§ Problem statement: Scan the records for the string "bijt", then copy each line that has it.

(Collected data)
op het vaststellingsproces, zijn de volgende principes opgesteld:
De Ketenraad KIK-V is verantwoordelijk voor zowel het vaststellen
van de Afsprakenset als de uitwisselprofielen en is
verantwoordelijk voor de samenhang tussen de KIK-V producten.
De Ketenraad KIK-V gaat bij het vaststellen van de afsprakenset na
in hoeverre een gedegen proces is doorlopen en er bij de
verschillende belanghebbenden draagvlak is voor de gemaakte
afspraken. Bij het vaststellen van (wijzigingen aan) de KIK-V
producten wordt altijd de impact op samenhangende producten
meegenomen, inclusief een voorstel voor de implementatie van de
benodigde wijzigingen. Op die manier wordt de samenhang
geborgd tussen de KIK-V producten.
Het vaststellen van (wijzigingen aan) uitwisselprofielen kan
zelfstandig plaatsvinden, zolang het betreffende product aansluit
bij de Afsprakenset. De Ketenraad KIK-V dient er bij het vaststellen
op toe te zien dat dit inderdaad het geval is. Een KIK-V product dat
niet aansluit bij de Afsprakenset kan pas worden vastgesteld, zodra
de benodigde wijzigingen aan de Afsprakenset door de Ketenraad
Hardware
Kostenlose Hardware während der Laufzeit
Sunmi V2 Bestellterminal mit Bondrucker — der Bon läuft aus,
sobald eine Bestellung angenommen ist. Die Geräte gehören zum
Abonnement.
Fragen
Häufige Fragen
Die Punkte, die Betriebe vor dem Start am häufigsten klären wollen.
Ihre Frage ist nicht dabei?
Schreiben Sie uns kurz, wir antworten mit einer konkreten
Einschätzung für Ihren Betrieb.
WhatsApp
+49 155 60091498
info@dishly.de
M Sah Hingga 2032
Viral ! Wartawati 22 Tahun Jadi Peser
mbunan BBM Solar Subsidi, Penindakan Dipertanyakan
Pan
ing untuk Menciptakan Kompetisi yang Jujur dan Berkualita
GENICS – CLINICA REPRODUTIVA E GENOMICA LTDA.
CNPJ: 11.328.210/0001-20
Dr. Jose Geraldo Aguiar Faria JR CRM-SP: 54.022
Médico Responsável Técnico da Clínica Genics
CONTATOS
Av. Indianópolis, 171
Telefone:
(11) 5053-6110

* * *

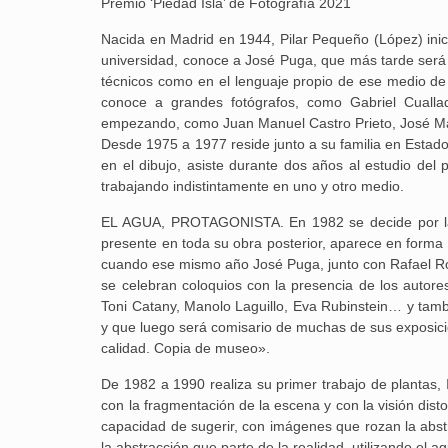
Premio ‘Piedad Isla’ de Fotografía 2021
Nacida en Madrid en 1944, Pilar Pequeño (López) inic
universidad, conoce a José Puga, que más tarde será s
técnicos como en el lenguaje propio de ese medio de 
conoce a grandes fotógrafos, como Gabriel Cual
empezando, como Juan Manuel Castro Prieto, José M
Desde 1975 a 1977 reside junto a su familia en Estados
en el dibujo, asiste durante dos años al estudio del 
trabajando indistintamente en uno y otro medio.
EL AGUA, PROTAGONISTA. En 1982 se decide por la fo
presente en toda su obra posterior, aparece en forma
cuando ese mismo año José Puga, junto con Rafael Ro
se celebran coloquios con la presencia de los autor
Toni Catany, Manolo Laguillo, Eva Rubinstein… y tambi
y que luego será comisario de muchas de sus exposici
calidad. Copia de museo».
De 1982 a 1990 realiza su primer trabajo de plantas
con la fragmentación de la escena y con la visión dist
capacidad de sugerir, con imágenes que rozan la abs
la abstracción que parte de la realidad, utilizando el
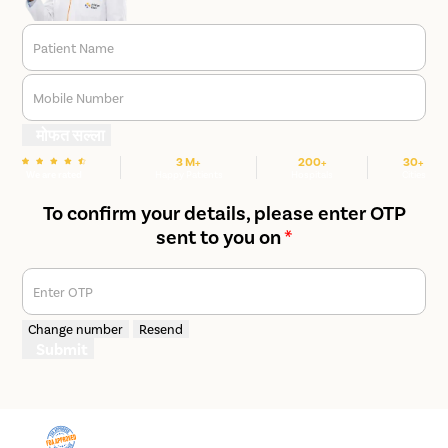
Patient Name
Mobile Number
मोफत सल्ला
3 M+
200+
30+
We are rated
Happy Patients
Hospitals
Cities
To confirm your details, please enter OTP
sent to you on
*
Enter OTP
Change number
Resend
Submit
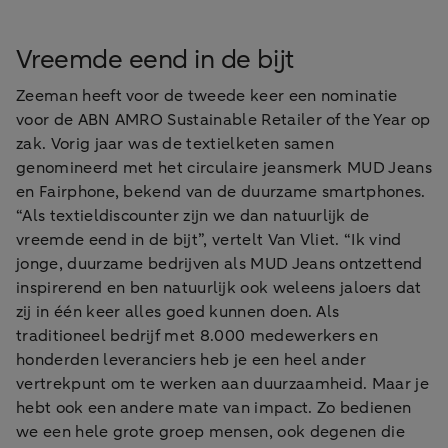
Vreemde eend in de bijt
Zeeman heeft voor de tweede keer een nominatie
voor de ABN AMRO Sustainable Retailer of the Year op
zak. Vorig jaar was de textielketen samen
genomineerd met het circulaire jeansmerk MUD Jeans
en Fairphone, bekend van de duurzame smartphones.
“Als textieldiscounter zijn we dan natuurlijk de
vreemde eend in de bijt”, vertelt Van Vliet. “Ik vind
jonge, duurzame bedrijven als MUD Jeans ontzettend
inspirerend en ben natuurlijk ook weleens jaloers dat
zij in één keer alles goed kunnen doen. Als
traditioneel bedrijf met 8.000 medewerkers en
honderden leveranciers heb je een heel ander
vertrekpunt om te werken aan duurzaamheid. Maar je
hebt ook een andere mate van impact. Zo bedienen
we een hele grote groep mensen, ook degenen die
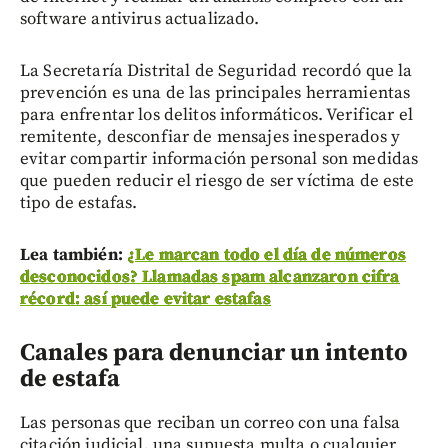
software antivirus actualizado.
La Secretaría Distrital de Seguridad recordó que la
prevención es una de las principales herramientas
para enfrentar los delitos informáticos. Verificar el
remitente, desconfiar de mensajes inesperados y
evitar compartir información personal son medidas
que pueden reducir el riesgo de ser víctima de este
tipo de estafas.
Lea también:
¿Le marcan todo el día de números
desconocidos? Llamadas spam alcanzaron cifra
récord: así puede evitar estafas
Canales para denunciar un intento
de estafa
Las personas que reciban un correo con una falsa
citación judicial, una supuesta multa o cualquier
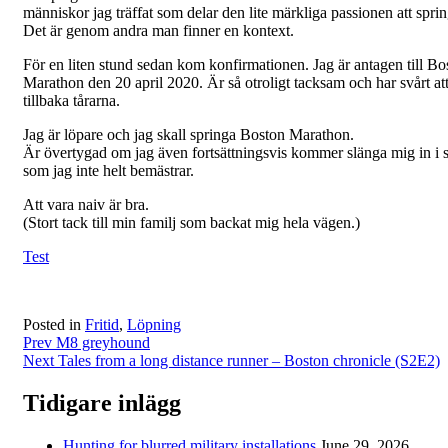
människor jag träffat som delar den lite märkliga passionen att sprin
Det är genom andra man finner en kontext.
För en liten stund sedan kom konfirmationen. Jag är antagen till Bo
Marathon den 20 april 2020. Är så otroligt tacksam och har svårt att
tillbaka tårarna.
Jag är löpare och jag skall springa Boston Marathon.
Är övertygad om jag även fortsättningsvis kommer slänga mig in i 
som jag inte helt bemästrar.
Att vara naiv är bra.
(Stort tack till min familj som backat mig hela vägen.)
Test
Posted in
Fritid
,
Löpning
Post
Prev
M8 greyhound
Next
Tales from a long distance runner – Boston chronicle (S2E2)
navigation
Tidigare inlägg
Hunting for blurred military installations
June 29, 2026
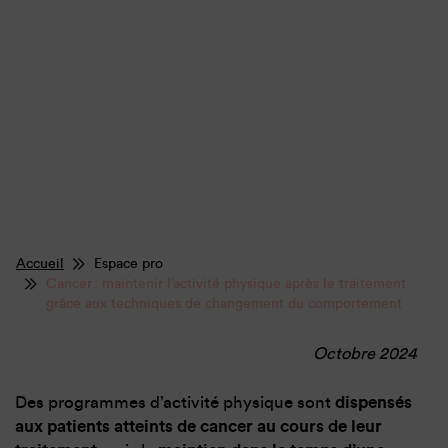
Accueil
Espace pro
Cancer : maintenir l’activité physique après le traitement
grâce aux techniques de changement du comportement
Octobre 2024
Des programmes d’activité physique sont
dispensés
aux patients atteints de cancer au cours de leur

--

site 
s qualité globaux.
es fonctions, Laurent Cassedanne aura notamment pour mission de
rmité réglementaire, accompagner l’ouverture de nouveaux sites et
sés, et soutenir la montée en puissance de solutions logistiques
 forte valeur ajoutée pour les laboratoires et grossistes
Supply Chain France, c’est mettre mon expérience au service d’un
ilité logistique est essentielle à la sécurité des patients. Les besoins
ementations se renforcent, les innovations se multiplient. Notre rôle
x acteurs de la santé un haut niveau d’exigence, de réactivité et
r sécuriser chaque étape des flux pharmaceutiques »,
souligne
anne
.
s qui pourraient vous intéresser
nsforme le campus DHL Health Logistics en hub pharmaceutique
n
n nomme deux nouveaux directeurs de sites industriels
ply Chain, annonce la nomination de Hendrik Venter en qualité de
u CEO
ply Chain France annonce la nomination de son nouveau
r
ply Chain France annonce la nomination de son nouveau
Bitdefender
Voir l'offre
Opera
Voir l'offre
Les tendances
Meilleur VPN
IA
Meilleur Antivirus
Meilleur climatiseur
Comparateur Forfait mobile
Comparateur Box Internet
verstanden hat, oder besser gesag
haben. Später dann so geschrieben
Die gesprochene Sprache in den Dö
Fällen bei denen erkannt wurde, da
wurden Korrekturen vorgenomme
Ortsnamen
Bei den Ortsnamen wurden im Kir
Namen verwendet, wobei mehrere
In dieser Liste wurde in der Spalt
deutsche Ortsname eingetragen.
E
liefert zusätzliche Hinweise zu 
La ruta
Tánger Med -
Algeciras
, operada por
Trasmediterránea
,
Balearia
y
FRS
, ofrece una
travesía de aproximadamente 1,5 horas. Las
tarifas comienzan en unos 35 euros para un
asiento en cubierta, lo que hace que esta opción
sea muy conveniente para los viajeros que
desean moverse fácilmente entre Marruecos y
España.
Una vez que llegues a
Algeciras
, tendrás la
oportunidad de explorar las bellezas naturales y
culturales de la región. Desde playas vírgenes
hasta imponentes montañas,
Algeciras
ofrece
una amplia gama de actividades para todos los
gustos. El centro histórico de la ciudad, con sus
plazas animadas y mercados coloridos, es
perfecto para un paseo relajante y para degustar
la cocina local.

§ Result of this task:
Vreemde eend in de bijt
vreemde eend in de bijt”, vertelt Van Vliet. “Ik vind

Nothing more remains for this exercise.